WORK REQUEST
Reproduce the part of the Georgia pilgrimage blog post starting at "Holy Georgia: in" and ending at "to some doubt.", word for word.

My book Why Religions Work explores religious tolerance issues. It could not be more relevant at the moment with the world in its present state.
This blog has concentrated recently on the wonderful pilgrimages I have been on - to the Holy Land and to Turkey and more recently to Holy Georgia , Greece "In the Steps of St Paul" , Ethiopia and most recently my experiences in Iran.

"If I was allowed another life I would go to all the places of God's Earth. What better way to worship God than to look on all his works?" from The Chains of Heaven: an Ethiopian Romance Philip Marsden

Saturday, 28 June 2014

Holy Georgia: in the Steps of St Nino and the Syrian Fathers - Pilgrimage Day 1 contd.

We are on day one of our pilgrimage to Holy Georgia in the Caucasus.

Metekhi Church
We start at Metekhi Church, perched high above the town on its crag looking down on the Mtkvari river below. The first church here was probably built by Vakhtang Gorgasali, the design possibly inspired by the Church of the Sepulcher of St Mary at the foot of the Mount of Olives in the Kidron Valley in Jerusalem. Eastern Christians believe this to be the burial place of the Virgin Mary although this is open to some doubt.

The current Church of the Virgin dates back to 1278-89, built by King Demetre II the Self Sacrificer. He was so called because he gave himself up for execution, hoping by doing so that he would spare his nation the ruin which was the fate of others who resisted the Mongolian rule of that time. He is said to have participated in a plot to overthrow the Mongol regional ruler Arghun Khan and as a result was tortured and beheaded. He was canonized as a martyr and saint by the Georgian Orthodox church.

This church has had a varied and turbulent history, suffering damage and subsequent restoration several times, before finally becoming the venue for a youth theater until it was restored for worship again in the late 1980s.

This is our first taste of the many interesting religious sites we are to experience in the days ahead. The impression we gain right from the start is of living buildings used regularly by the Christian people of Georgia, devout and committed to their faith and ready to publicly demonstrate this within their daily lives.

The present church shares its precinct with the much photographed statue of Vakhtang Gorgasali on his horse, which was completed in 1967 by the sculptor Elguja Amashukeli. One of Georgia's most popular historic figures, Gorgasali is credited with founding Tbilisi, as well as several other towns, castles and monasteries across Georgia. Legend has it that King Vakhtang was hunting with his falcon one day when the bird felled a pheasant, which plunged into a hot water spring. He ordered that a city should be built on this site, to be called Tbilisi, or "the site of warm springs."

Taking our lives in our hands we all cross the road at the bridge over the river - not many allowances seem to be made for pedestrians in Tbilisi - and it is then just a short walk past the Jewish synagogue (it is closed - a shame as I have always wanted to experience the inside of a synagogue and they never seem to be open for me!) to the Sioni Cathedral Church, where we are refused entry as a service is in progress. This is the one and only time when a place of worship refuses our entry, service or not. It is to be our general experience that churches are always open during the day, and people come and go in a very relaxed fashion throughout the orthodox services. I think the monk sees our cameras and mistakes us, not unreasonably, as tourists rather than devout pilgrims!

Inside Sioni Cathedral
But I do manage some photos nonetheless!

The white neoclassical bell tower across the street also catches my eye, and I learn later that this is indeed of architectural interest. It was built by the Russians in 1812 to commemorate their victory over the Ottoman Empire in the Russo-Turkish war. It is the oldest example of its kind in south Caucasus.

PROVIDED MATERIAL
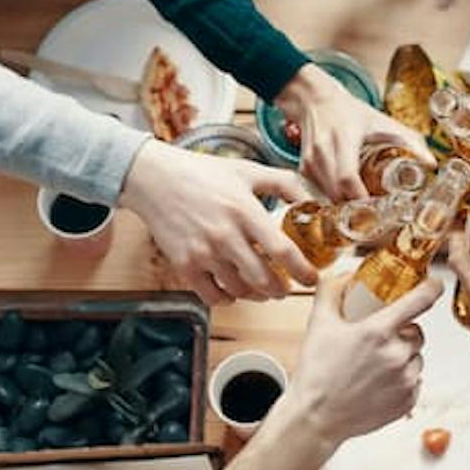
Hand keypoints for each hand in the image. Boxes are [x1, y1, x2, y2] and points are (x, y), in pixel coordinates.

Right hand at [118, 140, 314, 304]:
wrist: (155, 179)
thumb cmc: (203, 174)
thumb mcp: (249, 171)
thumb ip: (285, 184)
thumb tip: (314, 202)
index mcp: (245, 211)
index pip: (282, 251)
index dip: (302, 271)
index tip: (312, 279)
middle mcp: (225, 235)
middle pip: (263, 280)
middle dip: (281, 289)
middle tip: (286, 287)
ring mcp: (203, 253)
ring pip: (240, 291)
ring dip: (257, 294)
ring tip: (262, 288)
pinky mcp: (184, 265)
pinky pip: (212, 296)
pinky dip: (228, 298)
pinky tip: (233, 289)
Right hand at [276, 66, 430, 200]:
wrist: (314, 100)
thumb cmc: (350, 112)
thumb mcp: (382, 122)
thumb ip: (409, 141)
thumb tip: (432, 164)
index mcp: (343, 137)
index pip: (347, 177)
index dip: (360, 198)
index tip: (376, 211)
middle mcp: (322, 150)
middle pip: (336, 193)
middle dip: (355, 211)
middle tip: (376, 221)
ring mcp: (309, 160)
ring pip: (326, 197)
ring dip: (344, 208)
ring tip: (364, 215)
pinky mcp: (303, 168)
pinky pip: (318, 193)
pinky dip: (333, 201)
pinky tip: (347, 203)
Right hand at [277, 271, 439, 444]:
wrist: (316, 418)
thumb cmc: (317, 373)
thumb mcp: (319, 324)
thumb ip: (331, 291)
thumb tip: (344, 274)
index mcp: (378, 332)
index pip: (420, 299)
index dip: (431, 287)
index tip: (433, 283)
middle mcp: (396, 355)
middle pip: (417, 331)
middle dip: (403, 332)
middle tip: (379, 340)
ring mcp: (405, 380)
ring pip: (417, 357)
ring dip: (403, 356)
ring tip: (375, 365)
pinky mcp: (408, 401)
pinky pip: (415, 380)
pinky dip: (402, 378)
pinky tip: (379, 382)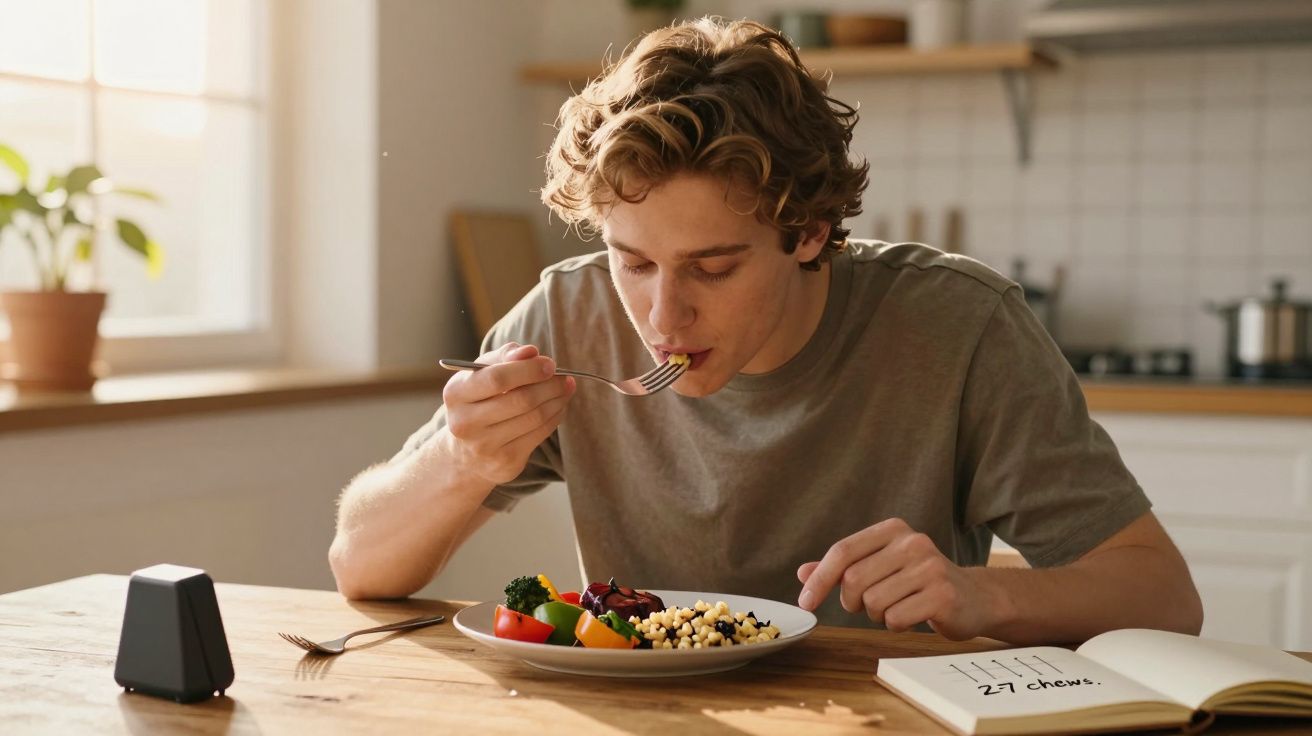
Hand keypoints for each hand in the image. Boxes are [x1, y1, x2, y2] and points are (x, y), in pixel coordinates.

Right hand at [440, 342, 575, 485]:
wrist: (465, 454)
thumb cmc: (478, 402)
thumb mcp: (481, 375)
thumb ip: (504, 357)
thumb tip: (531, 352)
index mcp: (456, 394)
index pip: (497, 378)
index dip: (529, 370)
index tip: (550, 364)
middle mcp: (465, 422)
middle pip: (521, 399)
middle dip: (550, 385)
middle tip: (564, 377)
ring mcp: (485, 445)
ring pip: (534, 417)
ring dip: (557, 400)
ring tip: (566, 388)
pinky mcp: (505, 462)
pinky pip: (540, 434)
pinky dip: (555, 416)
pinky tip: (559, 406)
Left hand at [796, 518, 992, 639]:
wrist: (975, 598)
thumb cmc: (919, 582)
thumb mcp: (881, 566)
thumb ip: (842, 568)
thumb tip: (803, 573)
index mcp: (892, 530)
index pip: (842, 551)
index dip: (819, 580)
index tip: (805, 603)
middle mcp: (912, 542)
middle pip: (853, 579)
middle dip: (852, 602)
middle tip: (867, 606)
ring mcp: (930, 567)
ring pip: (873, 602)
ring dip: (877, 615)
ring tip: (897, 607)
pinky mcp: (943, 594)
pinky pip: (895, 619)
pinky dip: (896, 625)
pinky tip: (913, 616)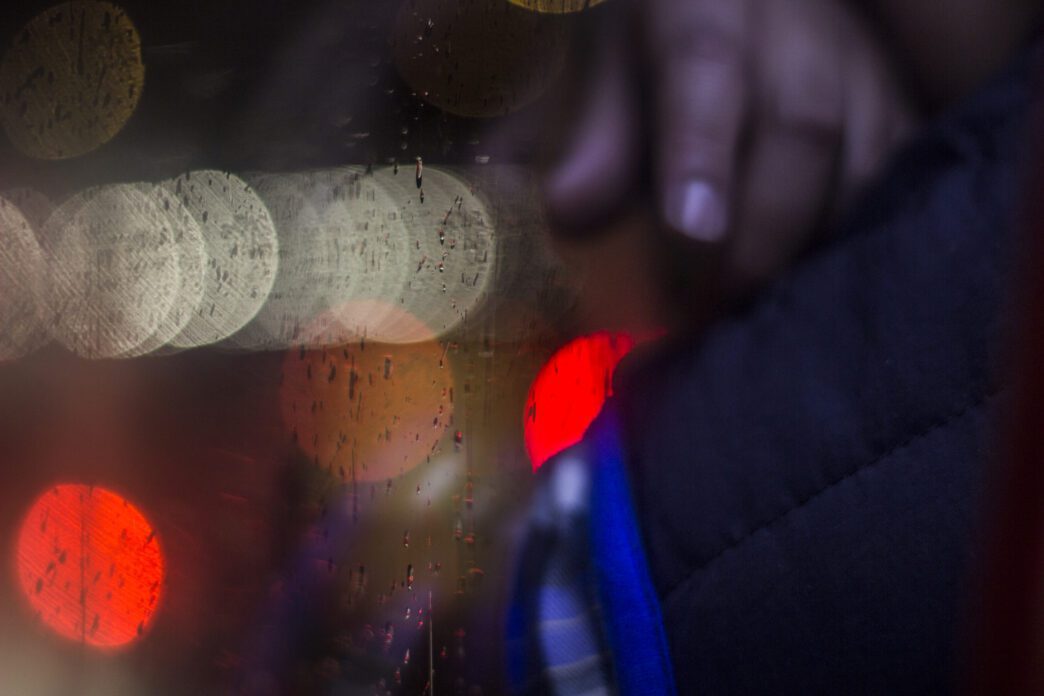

EXERCISE OUTPUT
Holy Georgia: in the Steps of St Nino and the Syrian Fathers - Pilgrimage Day 1 contd.

We are on day one of our pilgrimage to Holy Georgia in the Caucasus.

Metekhi Church
We start at Metekhi Church, perched high above the town on its crag looking down on the Mtkvari river below. The first church here was probably built by Vakhtang Gorgasali, the design possibly inspired by the Church of the Sepulcher of St Mary at the foot of the Mount of Olives in the Kidron Valley in Jerusalem. Eastern Christians believe this to be the burial place of the Virgin Mary although this is open to some doubt.